## Verständnis prüfen
• 1. Innerhalb welcher Zeit hatte der Professor laut dem Text über die Zukunft der Lehre seinen Avatar zusammengeklickt?
• 2. Schreiben Sie aus dem Text über die Zukunft der Lehre den Abschnitt ab, der mit „Die Zukunftsvision des“ beginnt und mit „Studienfachwahl und Studienplatzsuche.“ endet.
++++ Angezeigter Text ++++
Ein Professor einer Präsenzuniversität stellte neulich die These auf, dass an unseren Universitäten in zehn, spätestens zwanzig Jahren nur noch online, virtuell und interaktiv gelehrt werden würde. Schon heute kleben viele Studierende sprichwörtlich hinter Ihren Laptops oder Smartphones – auch in den Vorlesungen. Aber zukünftig würden Algorithmen für die richtige Studienfachwahl sorgen und Automaten die Betreuung der Studierendenschaft übernehmen. Studierende könnten dann effektiv überall lernen: im Café und am Strand. Hörsäle wären dann überflüssig. Und der Professor hätte endlich genug Zeit für seine Forschung. Seinen Vortrag hat er bereits von seinem Ersatz eröffnen lassen: einem über die Leinwand hüpfenden und akrobatische Übungen machenden Avatar, den er innerhalb von 5 Minuten zusammengeklickt hatte.

Liegt der Professor mit seiner Annahme richtig? Wird es dank Digitalisierung bald keine Präsenzunis mehr geben? Wie wird sich die Lehre in Zukunft verändern?

Fernstudium – eine lange Erfolgsgeschichte

Die Zukunftsvision des Professors klingt erst mal vielversprechend: Er stellt alles Lernmaterial online, muss Vorlesungen nur einmal erstellen, lässt Klausuren automatisiert auswerten und hat so deutlich weniger Aufwand mit der Lehre. Die Studierenden bekommen anschauliches Lernmaterial, wo und zu welcher nachtschlafenden Stunde auch immer sie es brauchen und können mit einer objektiveren Benotung rechnen. Soweit ist es aber schon keine Zukunftsvision mehr. Fernlehre über Lernplattformen wie moodle, MOOCs (massive open online courses), Webinare und die automatisierte Auswertung von Multiple-Choice-Klausuren sind längst Alltag. Genauso wie Online Assessments bei der Studienfachwahl und Studienplatzsuche.
++++ Bereitgestellte Einträge ++++
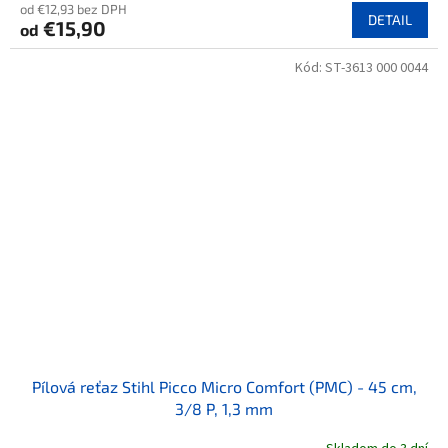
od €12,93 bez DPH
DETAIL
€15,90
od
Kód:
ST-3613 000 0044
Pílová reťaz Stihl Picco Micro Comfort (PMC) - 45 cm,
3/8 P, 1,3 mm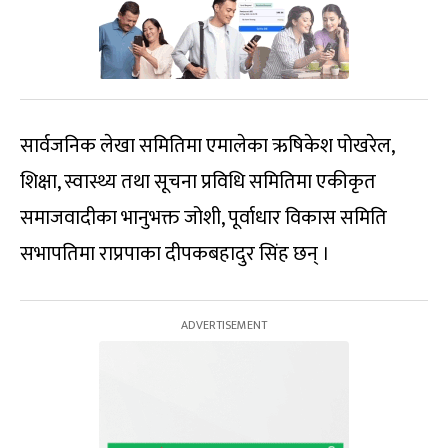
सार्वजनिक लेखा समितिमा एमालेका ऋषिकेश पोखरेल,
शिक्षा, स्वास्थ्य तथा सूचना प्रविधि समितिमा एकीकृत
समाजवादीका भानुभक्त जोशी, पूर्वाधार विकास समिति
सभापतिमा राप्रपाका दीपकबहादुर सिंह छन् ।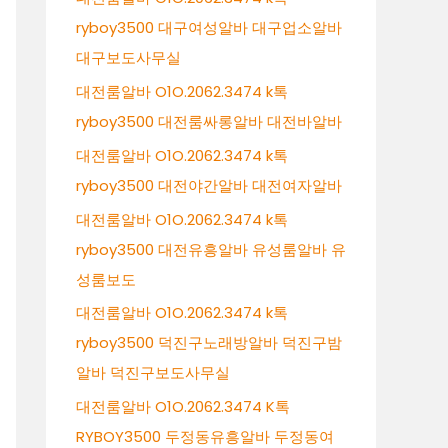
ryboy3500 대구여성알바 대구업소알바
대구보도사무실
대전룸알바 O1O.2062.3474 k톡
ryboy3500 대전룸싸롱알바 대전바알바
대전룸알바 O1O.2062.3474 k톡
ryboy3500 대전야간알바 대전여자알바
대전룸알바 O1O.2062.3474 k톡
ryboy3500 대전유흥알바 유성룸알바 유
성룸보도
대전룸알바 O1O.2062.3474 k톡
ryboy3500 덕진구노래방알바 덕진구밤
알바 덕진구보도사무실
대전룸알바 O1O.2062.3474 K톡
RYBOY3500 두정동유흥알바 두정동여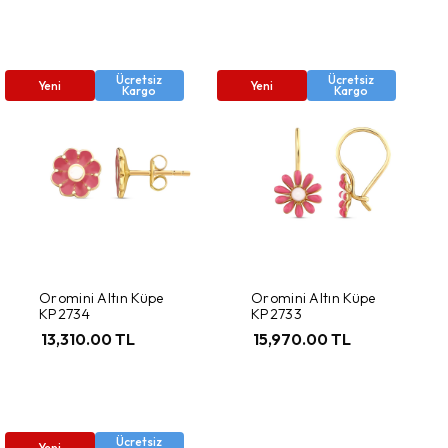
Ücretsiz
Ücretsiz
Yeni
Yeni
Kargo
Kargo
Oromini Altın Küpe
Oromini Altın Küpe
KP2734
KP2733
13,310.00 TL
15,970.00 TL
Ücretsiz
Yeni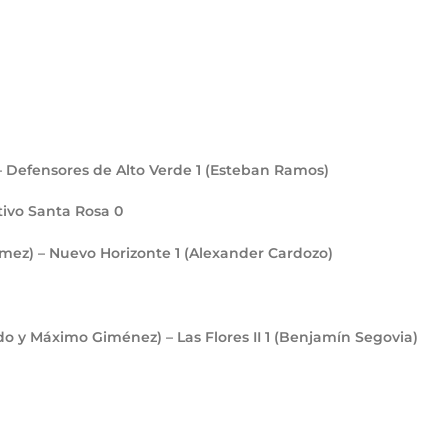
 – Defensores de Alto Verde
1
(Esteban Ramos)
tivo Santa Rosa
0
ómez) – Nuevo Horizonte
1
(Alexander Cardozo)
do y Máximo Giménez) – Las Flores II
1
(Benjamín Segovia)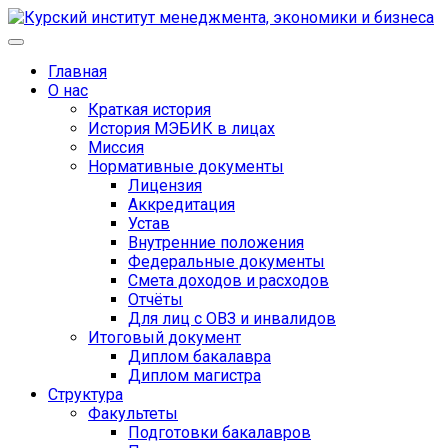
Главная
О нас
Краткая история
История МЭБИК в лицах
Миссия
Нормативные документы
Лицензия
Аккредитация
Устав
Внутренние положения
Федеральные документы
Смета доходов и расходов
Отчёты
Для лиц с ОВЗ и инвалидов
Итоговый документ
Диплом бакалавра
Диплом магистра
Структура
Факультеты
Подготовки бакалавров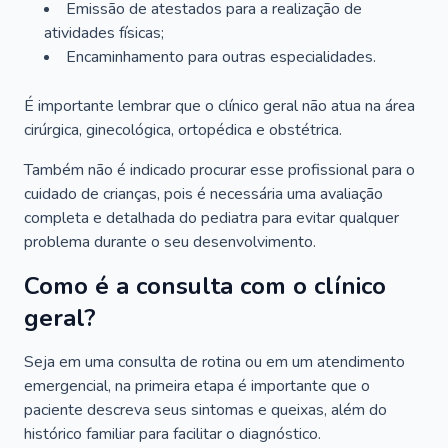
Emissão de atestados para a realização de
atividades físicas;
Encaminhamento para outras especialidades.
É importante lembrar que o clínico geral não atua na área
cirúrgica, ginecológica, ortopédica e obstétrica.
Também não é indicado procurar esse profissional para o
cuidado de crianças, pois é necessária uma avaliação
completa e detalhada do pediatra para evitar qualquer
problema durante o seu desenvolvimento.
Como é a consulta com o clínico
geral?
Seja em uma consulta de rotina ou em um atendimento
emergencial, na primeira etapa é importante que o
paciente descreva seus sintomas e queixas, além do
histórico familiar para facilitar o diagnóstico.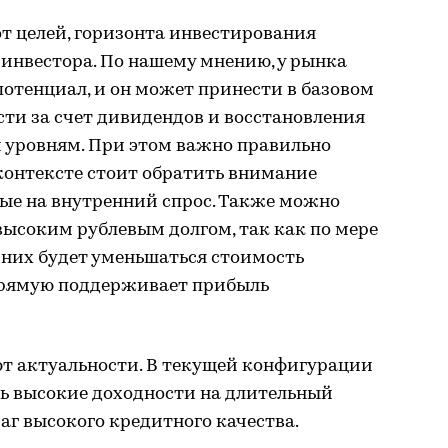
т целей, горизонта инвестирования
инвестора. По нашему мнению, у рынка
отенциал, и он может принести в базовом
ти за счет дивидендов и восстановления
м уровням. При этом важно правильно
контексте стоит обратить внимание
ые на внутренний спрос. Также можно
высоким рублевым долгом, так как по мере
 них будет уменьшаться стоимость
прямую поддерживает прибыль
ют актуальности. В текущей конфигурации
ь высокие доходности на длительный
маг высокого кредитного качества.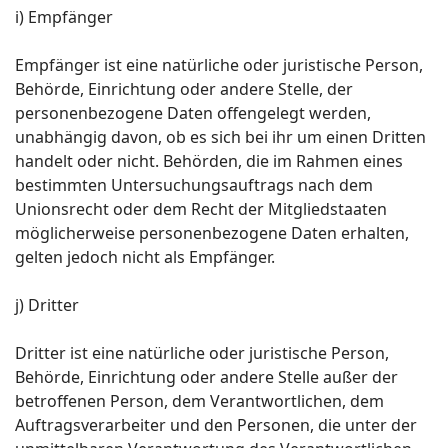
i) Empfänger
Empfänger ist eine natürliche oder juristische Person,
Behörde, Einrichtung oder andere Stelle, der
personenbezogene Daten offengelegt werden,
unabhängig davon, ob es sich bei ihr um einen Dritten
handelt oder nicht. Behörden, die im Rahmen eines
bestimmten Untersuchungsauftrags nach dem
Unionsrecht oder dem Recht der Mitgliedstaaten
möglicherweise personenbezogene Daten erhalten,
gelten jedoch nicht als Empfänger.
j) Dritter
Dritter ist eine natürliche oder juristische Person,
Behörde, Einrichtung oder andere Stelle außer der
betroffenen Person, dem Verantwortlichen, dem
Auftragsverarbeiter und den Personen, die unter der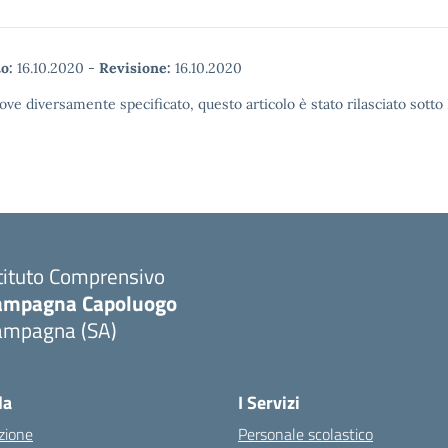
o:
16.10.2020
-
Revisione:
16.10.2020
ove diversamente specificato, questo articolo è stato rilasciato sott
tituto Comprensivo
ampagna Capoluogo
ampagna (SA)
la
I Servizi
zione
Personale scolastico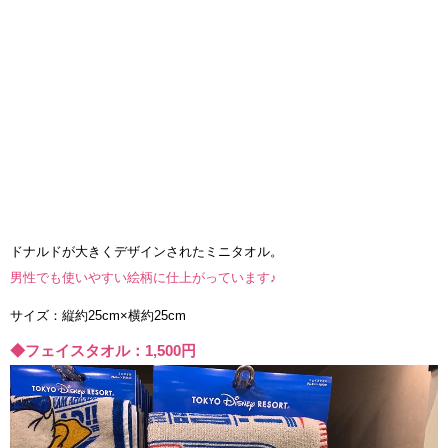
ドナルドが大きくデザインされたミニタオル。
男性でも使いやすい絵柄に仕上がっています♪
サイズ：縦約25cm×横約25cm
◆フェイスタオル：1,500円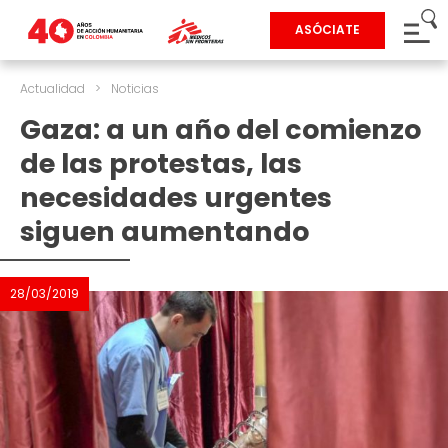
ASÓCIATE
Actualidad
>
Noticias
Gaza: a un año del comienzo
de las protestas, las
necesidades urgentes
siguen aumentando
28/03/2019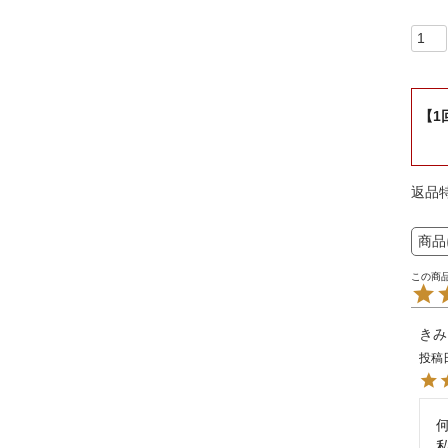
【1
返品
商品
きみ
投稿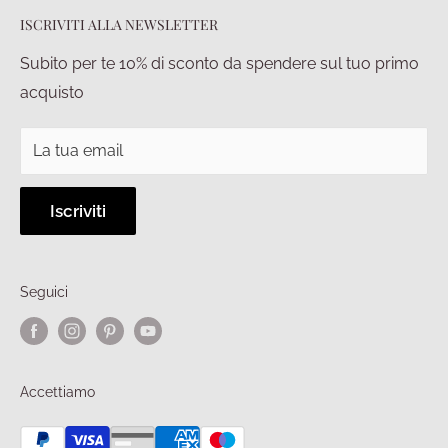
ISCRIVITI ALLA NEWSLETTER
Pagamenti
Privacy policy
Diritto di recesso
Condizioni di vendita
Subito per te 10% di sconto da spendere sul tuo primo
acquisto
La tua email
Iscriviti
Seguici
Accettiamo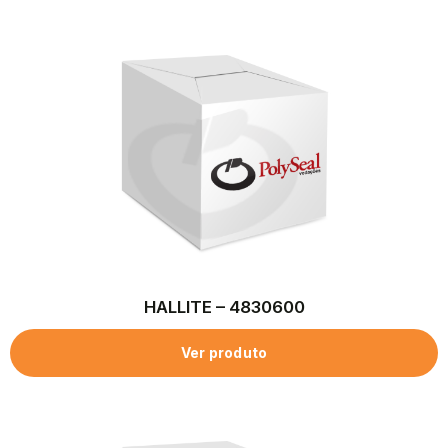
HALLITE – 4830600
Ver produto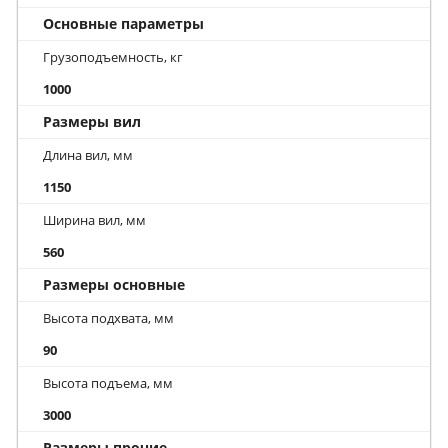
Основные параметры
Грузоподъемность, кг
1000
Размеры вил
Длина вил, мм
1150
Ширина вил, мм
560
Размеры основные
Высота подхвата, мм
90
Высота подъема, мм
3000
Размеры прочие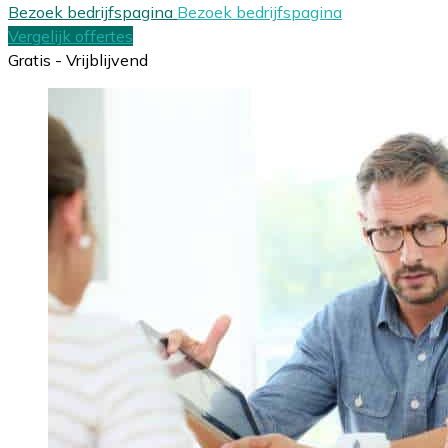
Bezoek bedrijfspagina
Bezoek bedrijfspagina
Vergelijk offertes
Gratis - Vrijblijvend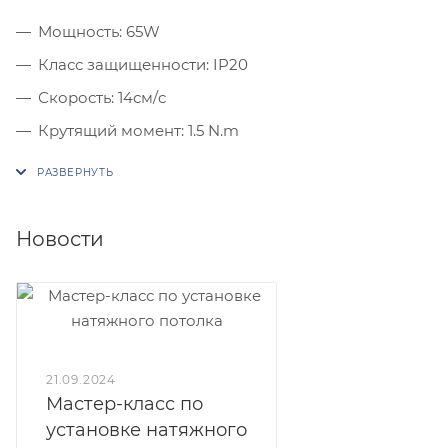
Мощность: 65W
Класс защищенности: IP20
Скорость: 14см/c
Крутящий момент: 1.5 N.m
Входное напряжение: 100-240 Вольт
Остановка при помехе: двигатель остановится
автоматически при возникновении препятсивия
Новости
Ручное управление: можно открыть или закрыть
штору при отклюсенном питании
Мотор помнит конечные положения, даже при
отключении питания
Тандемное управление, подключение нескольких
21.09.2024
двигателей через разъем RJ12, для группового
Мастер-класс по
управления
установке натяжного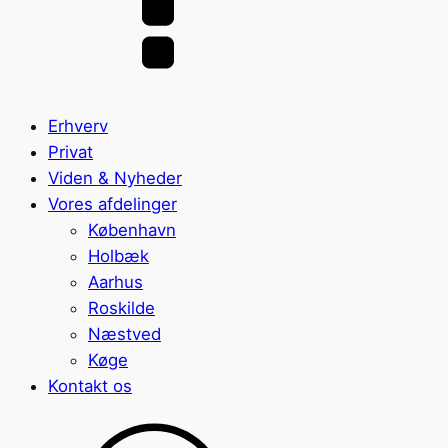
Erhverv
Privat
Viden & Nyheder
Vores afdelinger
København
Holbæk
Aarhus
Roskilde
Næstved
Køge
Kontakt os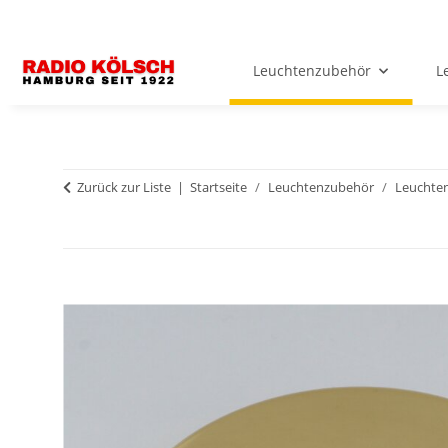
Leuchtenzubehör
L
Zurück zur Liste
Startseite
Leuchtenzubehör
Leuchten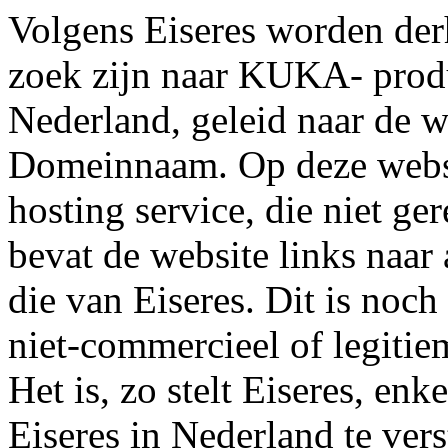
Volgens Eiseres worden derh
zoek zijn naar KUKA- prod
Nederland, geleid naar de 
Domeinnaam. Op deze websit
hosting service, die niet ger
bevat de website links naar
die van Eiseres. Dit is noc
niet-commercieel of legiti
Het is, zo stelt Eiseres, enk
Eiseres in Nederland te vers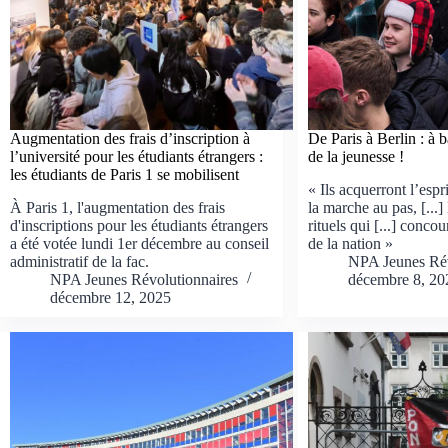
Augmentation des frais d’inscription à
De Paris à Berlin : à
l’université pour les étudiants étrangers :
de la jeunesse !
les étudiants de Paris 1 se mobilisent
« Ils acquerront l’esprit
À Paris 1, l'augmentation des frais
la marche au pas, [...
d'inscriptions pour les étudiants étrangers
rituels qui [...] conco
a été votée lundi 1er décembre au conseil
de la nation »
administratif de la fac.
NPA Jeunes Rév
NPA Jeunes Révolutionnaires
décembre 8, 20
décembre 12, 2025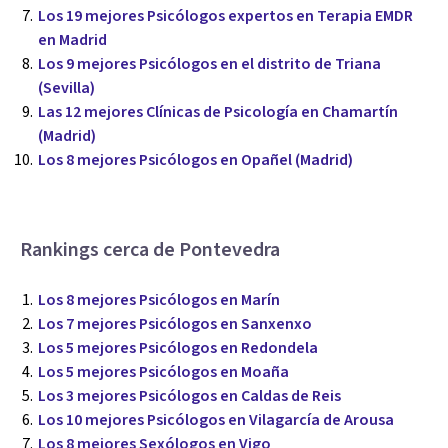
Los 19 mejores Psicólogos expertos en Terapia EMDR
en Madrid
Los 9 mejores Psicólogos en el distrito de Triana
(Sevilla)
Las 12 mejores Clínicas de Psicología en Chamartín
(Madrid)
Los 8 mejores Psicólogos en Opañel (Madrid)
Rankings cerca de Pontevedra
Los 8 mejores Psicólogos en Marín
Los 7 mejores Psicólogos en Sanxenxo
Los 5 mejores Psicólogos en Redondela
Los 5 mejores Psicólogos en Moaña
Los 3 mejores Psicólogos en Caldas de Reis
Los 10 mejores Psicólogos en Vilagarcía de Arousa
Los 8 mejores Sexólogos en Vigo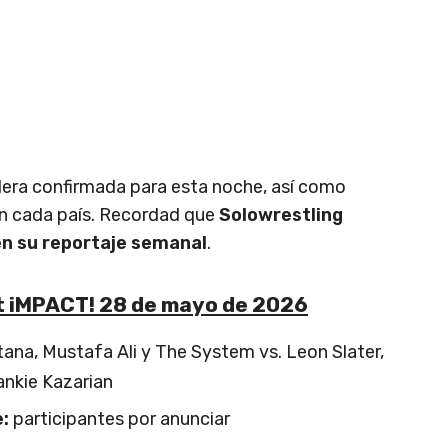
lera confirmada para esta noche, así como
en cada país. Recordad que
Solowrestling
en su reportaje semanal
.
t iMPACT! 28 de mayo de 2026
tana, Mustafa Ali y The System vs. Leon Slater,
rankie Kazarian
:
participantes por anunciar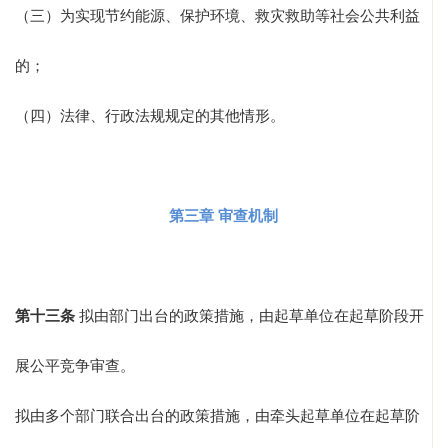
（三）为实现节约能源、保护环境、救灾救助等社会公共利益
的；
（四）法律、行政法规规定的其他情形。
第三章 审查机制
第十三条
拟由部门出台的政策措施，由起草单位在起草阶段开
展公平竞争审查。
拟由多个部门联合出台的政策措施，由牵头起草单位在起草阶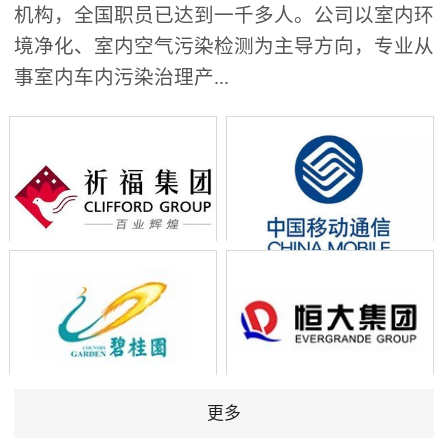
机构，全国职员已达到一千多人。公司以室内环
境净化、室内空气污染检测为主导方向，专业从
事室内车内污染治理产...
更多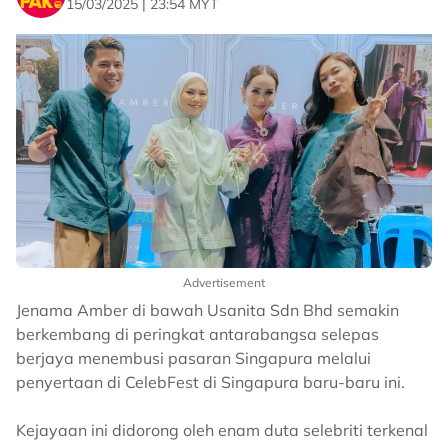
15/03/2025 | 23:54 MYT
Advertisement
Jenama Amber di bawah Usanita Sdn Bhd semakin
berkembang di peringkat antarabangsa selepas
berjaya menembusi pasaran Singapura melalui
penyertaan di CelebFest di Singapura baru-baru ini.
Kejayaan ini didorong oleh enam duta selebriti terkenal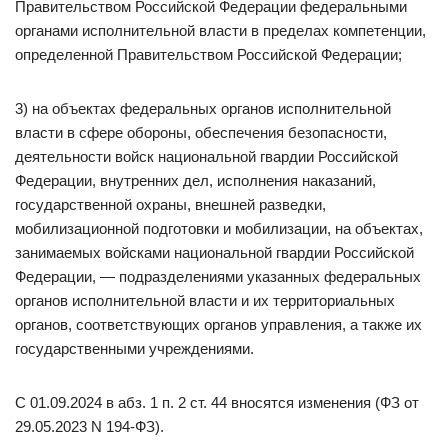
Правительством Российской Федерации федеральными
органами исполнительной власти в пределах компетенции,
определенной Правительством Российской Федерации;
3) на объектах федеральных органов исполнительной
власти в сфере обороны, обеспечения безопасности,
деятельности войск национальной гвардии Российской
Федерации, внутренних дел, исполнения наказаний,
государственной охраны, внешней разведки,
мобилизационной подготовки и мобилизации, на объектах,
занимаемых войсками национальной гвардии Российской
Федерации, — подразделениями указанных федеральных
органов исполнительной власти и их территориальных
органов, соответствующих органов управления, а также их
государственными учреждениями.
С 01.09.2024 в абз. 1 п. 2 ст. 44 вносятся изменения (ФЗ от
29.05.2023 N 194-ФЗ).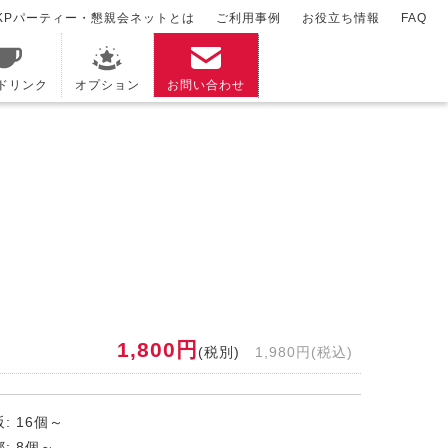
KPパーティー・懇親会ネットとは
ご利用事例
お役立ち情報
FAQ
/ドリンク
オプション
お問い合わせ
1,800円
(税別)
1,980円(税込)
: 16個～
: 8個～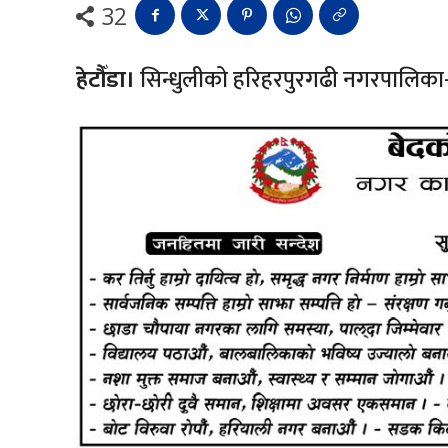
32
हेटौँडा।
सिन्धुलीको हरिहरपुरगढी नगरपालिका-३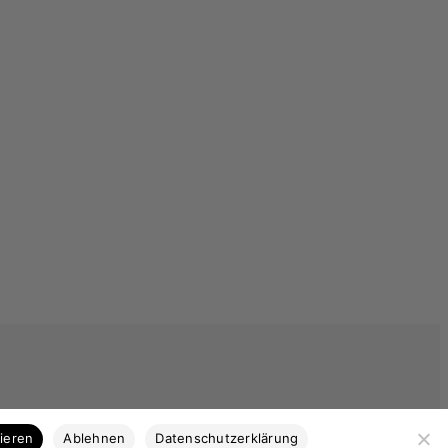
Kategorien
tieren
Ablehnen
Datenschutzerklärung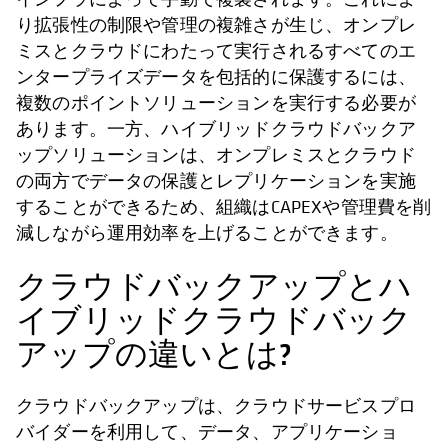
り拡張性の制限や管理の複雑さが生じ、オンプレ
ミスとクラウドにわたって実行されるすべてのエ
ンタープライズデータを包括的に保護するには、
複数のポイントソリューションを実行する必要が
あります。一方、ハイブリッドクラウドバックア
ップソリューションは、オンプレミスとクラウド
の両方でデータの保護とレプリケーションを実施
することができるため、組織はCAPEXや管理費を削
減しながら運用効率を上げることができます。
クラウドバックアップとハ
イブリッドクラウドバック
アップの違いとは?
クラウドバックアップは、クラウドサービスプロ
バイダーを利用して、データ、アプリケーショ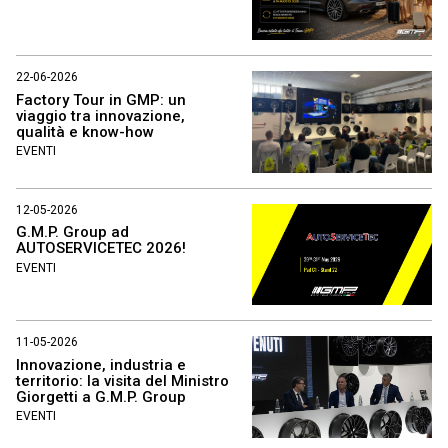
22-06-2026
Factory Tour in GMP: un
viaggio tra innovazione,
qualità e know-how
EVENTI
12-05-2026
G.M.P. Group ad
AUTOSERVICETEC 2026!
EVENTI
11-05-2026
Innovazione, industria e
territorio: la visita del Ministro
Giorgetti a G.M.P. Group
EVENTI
++++
## Ergebnisse der Aufgaben
• 1. Innerhalb von 5 Minuten.

• 2.
Die Zukunftsvision des Professors klingt erst mal vielversprechend: Er stellt alles Lernmaterial online, muss Vorlesungen nur einmal erstellen, lässt Klausuren automatisiert auswerten und hat so deutlich weniger Aufwand mit der Lehre. Die Studierenden bekommen anschauliches Lernmaterial, wo und zu welcher nachtschlafenden Stunde auch immer sie es brauchen und können mit einer objektiveren Benotung rechnen. Soweit ist es aber schon keine Zukunftsvision mehr. Fernlehre über Lernplattformen wie moodle, MOOCs (massive open online courses), Webinare und die automatisierte Auswertung von Multiple-Choice-Klausuren sind längst Alltag. Genauso wie Online Assessments bei der Studienfachwahl und Studienplatzsuche.